**Questão A:**
Responda, com base no texto sobre o Estado Novo:
(i) Em que data ocorreu o golpe que instaurou a ditadura do Estado Novo?
(ii) Quantas pessoas a repressão prendeu após a tentativa revolucionária do Partido Comunista?
(iii) Quantas Leis Constitucionais Getúlio editou?
**Questão B:** Atualize o texto sobre o Estado Novo, reproduzindo tudo de "O golpe que" até "das Forças Armadas.", com "Getúlio Vargas" trocado por "o chefe do governo".
**Questão C:** De acordo com o texto sobre o Estado Novo, o que ajudou a construir o mito do "inimigo interno"?

**Trecho citado:**
___
A OPINIÃO DE DANIEL AARÃO REIS – HERANÇAS E HERDEIROS

 

O golpe que instaurou a ditadura do Estado Novo, em 10 de novembro de 1937,   fez 80 anos. Preparado por seu principal mentor e beneficiário, Getúlio Vargas, teve o apoio essencial das Forças Armadas.

O contexto internacional dos anos 1930 marcou o declínio das democracias liberais, consideradas corruptas e ineficazes. As alternativas ditatoriais fortaleciam-se: pela direita, o fascismo, o nazismo e os corporativismos estatais; pela esquerda, o socialismo soviético. No Brasil, após o fracasso da tentativa revolucionária do Partido Comunista, em novembro de 1935,  a repressão prendeu mais de 7 mil pessoas, muitos torturados, o que ajudou a construir o mito do “inimigo interno”.

A nova constituição, formulada pelos golpistas, dissolveu as instituições representativas (art. 178), atribuindo-se a Vargas o direito de aposentar ou reformar funcionários civis e militares (art. 177). Além disso, Getúlio ficou autorizado a modificar a Constituição por ato próprio ( editou 8 Leis Constitucionais).
___
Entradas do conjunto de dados

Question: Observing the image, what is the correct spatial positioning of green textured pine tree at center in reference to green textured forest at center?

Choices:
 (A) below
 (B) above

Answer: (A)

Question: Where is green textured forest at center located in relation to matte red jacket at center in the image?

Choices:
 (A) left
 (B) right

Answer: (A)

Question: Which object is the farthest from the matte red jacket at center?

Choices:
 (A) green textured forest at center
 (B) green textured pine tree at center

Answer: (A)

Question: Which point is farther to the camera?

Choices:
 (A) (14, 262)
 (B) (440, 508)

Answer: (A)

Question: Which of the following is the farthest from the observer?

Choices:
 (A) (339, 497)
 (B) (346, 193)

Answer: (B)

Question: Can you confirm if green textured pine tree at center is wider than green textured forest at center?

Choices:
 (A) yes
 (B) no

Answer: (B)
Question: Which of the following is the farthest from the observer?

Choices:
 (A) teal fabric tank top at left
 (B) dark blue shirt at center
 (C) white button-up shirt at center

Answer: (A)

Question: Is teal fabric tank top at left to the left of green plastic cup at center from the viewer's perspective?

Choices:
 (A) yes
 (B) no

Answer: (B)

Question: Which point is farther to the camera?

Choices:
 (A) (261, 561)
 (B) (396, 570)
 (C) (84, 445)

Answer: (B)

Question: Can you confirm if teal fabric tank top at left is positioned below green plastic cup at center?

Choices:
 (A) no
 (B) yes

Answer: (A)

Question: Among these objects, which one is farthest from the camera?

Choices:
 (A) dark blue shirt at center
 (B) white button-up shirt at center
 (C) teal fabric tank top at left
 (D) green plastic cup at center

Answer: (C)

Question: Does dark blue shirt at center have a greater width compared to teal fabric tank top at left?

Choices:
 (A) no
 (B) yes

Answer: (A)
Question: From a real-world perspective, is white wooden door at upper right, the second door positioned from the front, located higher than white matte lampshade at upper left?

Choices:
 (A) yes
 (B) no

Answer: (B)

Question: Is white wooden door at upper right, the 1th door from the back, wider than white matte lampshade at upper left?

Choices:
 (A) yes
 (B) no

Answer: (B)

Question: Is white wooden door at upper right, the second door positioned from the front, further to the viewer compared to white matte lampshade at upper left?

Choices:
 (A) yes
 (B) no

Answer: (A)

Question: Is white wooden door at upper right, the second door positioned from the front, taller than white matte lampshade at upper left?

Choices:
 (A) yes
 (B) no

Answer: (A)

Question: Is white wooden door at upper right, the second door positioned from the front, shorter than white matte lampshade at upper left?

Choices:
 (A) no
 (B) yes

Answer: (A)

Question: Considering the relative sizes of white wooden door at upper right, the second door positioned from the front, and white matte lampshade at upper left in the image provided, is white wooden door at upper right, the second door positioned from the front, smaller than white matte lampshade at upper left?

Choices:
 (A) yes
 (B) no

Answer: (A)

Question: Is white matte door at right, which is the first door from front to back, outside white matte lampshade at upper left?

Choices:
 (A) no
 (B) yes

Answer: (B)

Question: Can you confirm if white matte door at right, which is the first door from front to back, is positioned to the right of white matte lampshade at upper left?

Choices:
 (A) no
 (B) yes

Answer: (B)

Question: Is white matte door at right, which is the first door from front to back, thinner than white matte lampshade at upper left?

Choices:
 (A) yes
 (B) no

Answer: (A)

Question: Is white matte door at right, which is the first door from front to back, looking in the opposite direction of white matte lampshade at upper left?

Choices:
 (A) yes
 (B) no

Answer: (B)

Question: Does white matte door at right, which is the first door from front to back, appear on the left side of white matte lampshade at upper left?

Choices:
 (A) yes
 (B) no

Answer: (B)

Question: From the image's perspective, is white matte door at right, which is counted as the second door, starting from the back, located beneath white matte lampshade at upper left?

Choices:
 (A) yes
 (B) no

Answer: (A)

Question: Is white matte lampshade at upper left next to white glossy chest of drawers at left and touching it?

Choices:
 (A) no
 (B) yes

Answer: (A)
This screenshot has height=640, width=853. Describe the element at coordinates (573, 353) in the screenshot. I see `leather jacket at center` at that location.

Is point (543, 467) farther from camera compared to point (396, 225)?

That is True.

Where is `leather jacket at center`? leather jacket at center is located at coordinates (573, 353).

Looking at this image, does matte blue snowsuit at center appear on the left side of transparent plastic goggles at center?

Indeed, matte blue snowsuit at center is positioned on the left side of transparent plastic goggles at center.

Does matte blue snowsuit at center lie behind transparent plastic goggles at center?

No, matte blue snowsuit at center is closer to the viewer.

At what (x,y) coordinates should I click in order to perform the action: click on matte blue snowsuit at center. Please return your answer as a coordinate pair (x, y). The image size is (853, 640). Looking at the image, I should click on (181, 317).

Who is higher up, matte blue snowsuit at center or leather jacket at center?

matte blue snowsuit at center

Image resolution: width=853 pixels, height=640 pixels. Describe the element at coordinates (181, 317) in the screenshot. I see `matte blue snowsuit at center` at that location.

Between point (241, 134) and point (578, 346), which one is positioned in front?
___
**Resposta A:**
(i) Em 10 de novembro de 1937.
(ii) Mais de 7 mil pessoas.
(iii) Oito.

**Resposta B:**
O golpe que instaurou a ditadura do Estado Novo, em 10 de novembro de 1937,   fez 80 anos. Preparado por seu principal mentor e beneficiário, o chefe do governo, teve o apoio essencial das Forças Armadas.

**Resposta C:** A repressão que se seguiu ao fracasso da tentativa revolucionária do Partido Comunista, em novembro de 1935, ajudou a construir esse mito. Ela prendeu mais de 7 mil pessoas, e muitas delas foram torturadas.